Brian Smith

Personal information
- Date of birth: 27 October 1966 (age 59)
- Place of birth: Sheffield, England
- Height: 5 ft 9 in (1.75 m)
- Position: Defender

Youth career
- 1983–1984: Sheffield United

Senior career*
- Years: Team / Apps / (Gls)
- 1984–1989: Sheffield United / 84 / (0)
- 1987: → Scunthorpe United (loan)

= Brian Smith (footballer, born 1966) =

English footballer

Brian Smith (born 27 October 1966) is a former footballer who played as a defender. Born in Sheffield, England, he spent all but a short loan spell with his home town club Sheffield United.

==Career==
Smith initially signed with Sheffield United as a YTS trainee in 1983 before turning professional in 1984. Smith made semi-regular appearances for United from that point on, initially deployed as a right-back but later as a midfielder and then more regularly as a left-back. Following a brief loan spell with Scunthorpe United in 1987, Smith had established himself in United's first team by the 1988–89 season as they were promoted to Division Two, but he broke his leg just prior to the end of the season during a home game against Preston North End.

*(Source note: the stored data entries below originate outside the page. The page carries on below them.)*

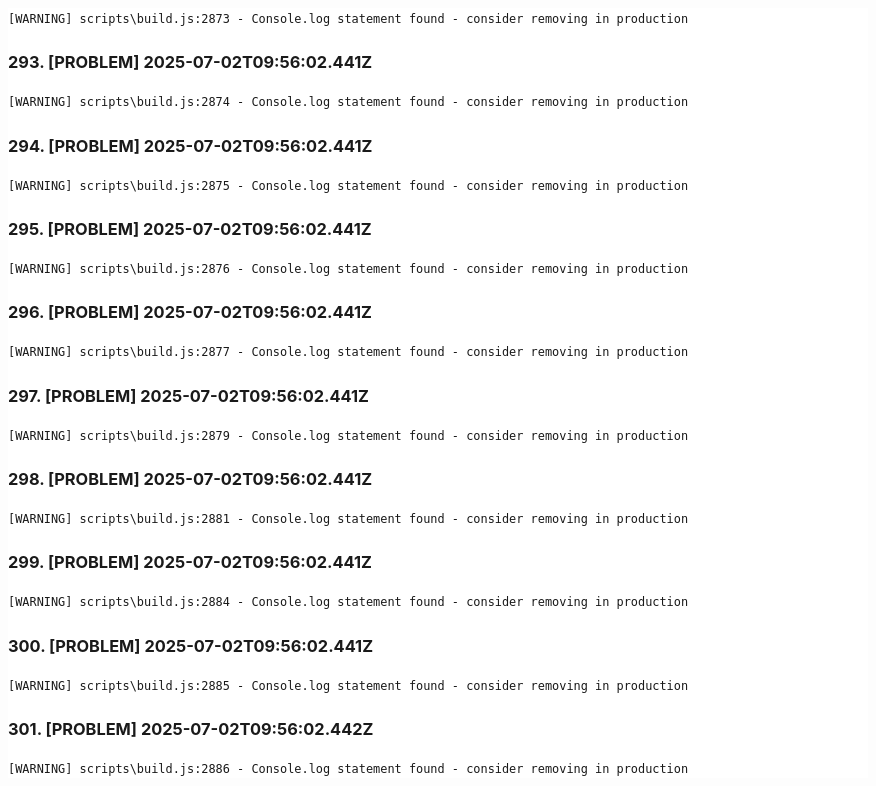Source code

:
 ```
[WARNING] scripts\build.js:2873 - Console.log statement found - consider removing in production
```

### 293. [PROBLEM] 2025-07-02T09:56:02.441Z

```
[WARNING] scripts\build.js:2874 - Console.log statement found - consider removing in production
```

### 294. [PROBLEM] 2025-07-02T09:56:02.441Z

```
[WARNING] scripts\build.js:2875 - Console.log statement found - consider removing in production
```

### 295. [PROBLEM] 2025-07-02T09:56:02.441Z

```
[WARNING] scripts\build.js:2876 - Console.log statement found - consider removing in production
```

### 296. [PROBLEM] 2025-07-02T09:56:02.441Z

```
[WARNING] scripts\build.js:2877 - Console.log statement found - consider removing in production
```

### 297. [PROBLEM] 2025-07-02T09:56:02.441Z

```
[WARNING] scripts\build.js:2879 - Console.log statement found - consider removing in production
```

### 298. [PROBLEM] 2025-07-02T09:56:02.441Z

```
[WARNING] scripts\build.js:2881 - Console.log statement found - consider removing in production
```

### 299. [PROBLEM] 2025-07-02T09:56:02.441Z

```
[WARNING] scripts\build.js:2884 - Console.log statement found - consider removing in production
```

### 300. [PROBLEM] 2025-07-02T09:56:02.441Z

```
[WARNING] scripts\build.js:2885 - Console.log statement found - consider removing in production
```

### 301. [PROBLEM] 2025-07-02T09:56:02.442Z

```
[WARNING] scripts\build.js:2886 - Console.log statement found - consider removing in production
```
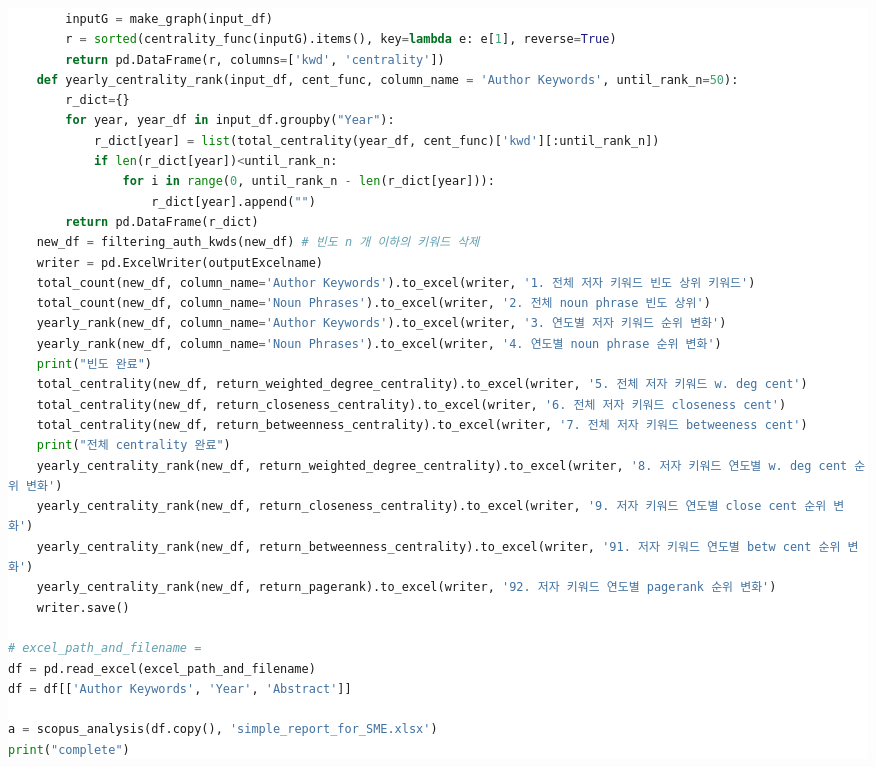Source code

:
 ```python
        inputG = make_graph(input_df)
        r = sorted(centrality_func(inputG).items(), key=lambda e: e[1], reverse=True)
        return pd.DataFrame(r, columns=['kwd', 'centrality'])
    def yearly_centrality_rank(input_df, cent_func, column_name = 'Author Keywords', until_rank_n=50):
        r_dict={}
        for year, year_df in input_df.groupby("Year"):
            r_dict[year] = list(total_centrality(year_df, cent_func)['kwd'][:until_rank_n])
            if len(r_dict[year])<until_rank_n:
                for i in range(0, until_rank_n - len(r_dict[year])):
                    r_dict[year].append("")
        return pd.DataFrame(r_dict)
    new_df = filtering_auth_kwds(new_df) # 빈도 n 개 이하의 키워드 삭제 
    writer = pd.ExcelWriter(outputExcelname)
    total_count(new_df, column_name='Author Keywords').to_excel(writer, '1. 전체 저자 키워드 빈도 상위 키워드')
    total_count(new_df, column_name='Noun Phrases').to_excel(writer, '2. 전체 noun phrase 빈도 상위')
    yearly_rank(new_df, column_name='Author Keywords').to_excel(writer, '3. 연도별 저자 키워드 순위 변화')
    yearly_rank(new_df, column_name='Noun Phrases').to_excel(writer, '4. 연도별 noun phrase 순위 변화')
    print("빈도 완료")
    total_centrality(new_df, return_weighted_degree_centrality).to_excel(writer, '5. 전체 저자 키워드 w. deg cent')
    total_centrality(new_df, return_closeness_centrality).to_excel(writer, '6. 전체 저자 키워드 closeness cent')
    total_centrality(new_df, return_betweenness_centrality).to_excel(writer, '7. 전체 저자 키워드 betweeness cent')
    print("전체 centrality 완료")
    yearly_centrality_rank(new_df, return_weighted_degree_centrality).to_excel(writer, '8. 저자 키워드 연도별 w. deg cent 순위 변화')
    yearly_centrality_rank(new_df, return_closeness_centrality).to_excel(writer, '9. 저자 키워드 연도별 close cent 순위 변화')
    yearly_centrality_rank(new_df, return_betweenness_centrality).to_excel(writer, '91. 저자 키워드 연도별 betw cent 순위 변화')
    yearly_centrality_rank(new_df, return_pagerank).to_excel(writer, '92. 저자 키워드 연도별 pagerank 순위 변화')
    writer.save()

# excel_path_and_filename = 
df = pd.read_excel(excel_path_and_filename)
df = df[['Author Keywords', 'Year', 'Abstract']]

a = scopus_analysis(df.copy(), 'simple_report_for_SME.xlsx')
print("complete")
```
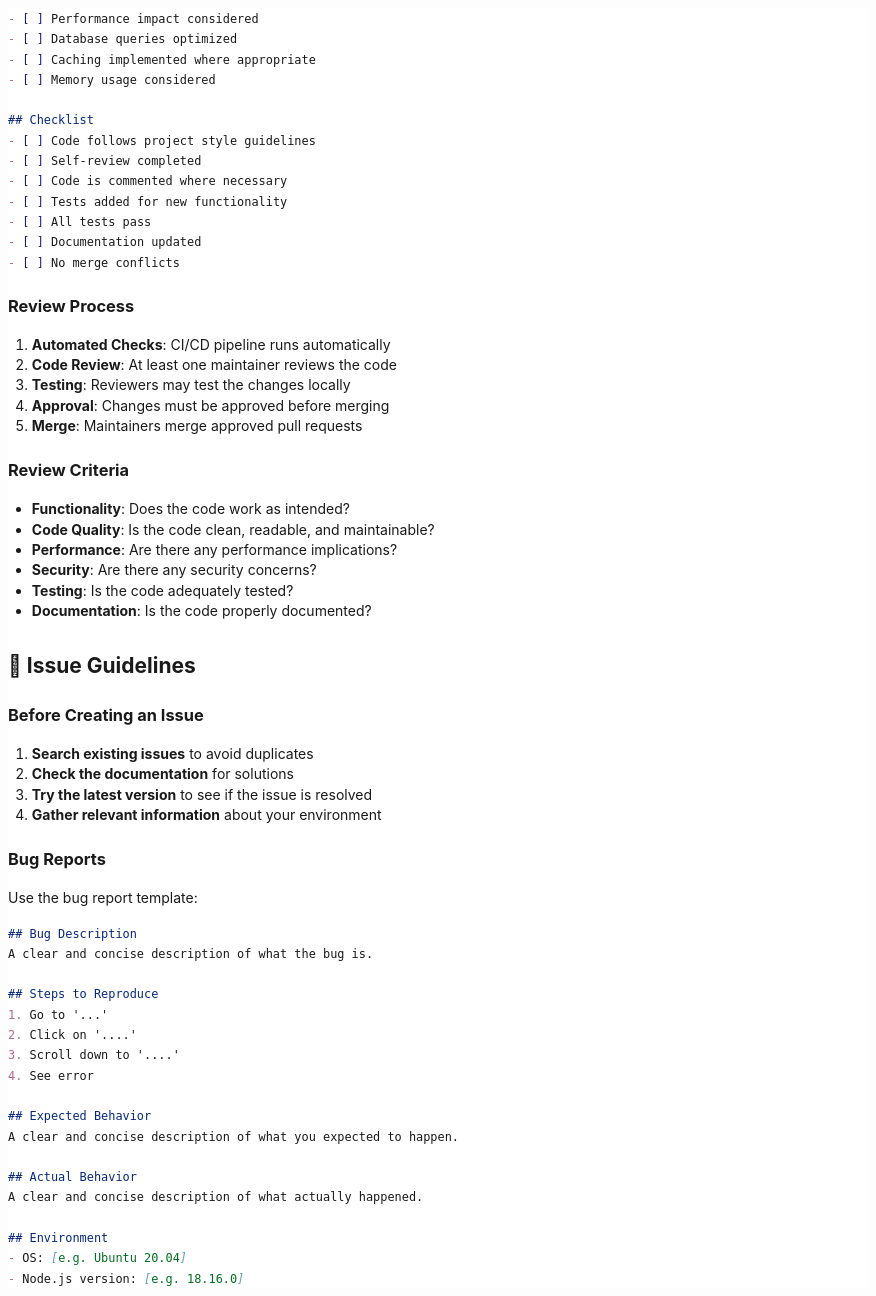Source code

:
 ```markdown
- [ ] Performance impact considered
- [ ] Database queries optimized
- [ ] Caching implemented where appropriate
- [ ] Memory usage considered

## Checklist
- [ ] Code follows project style guidelines
- [ ] Self-review completed
- [ ] Code is commented where necessary
- [ ] Tests added for new functionality
- [ ] All tests pass
- [ ] Documentation updated
- [ ] No merge conflicts
```

### Review Process

1. **Automated Checks**: CI/CD pipeline runs automatically
2. **Code Review**: At least one maintainer reviews the code
3. **Testing**: Reviewers may test the changes locally
4. **Approval**: Changes must be approved before merging
5. **Merge**: Maintainers merge approved pull requests

### Review Criteria

- **Functionality**: Does the code work as intended?
- **Code Quality**: Is the code clean, readable, and maintainable?
- **Performance**: Are there any performance implications?
- **Security**: Are there any security concerns?
- **Testing**: Is the code adequately tested?
- **Documentation**: Is the code properly documented?

## 🐛 Issue Guidelines

### Before Creating an Issue

1. **Search existing issues** to avoid duplicates
2. **Check the documentation** for solutions
3. **Try the latest version** to see if the issue is resolved
4. **Gather relevant information** about your environment

### Bug Reports

Use the bug report template:

```markdown
## Bug Description
A clear and concise description of what the bug is.

## Steps to Reproduce
1. Go to '...'
2. Click on '....'
3. Scroll down to '....'
4. See error

## Expected Behavior
A clear and concise description of what you expected to happen.

## Actual Behavior
A clear and concise description of what actually happened.

## Environment
- OS: [e.g. Ubuntu 20.04]
- Node.js version: [e.g. 18.16.0]
```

Having been hit by a serious injury, his leg broken in three places, Smith struggled to regain fitness and succumbed to a further stress fracture when he recommenced training and then a number of infections and complications, and he was eventually forced to retire without ever playing for the United first team again.

==Personal life==
Born in Sheffield, England, Smith was the younger brother of fellow footballer Paul Smith, who played alongside him for Sheffield United.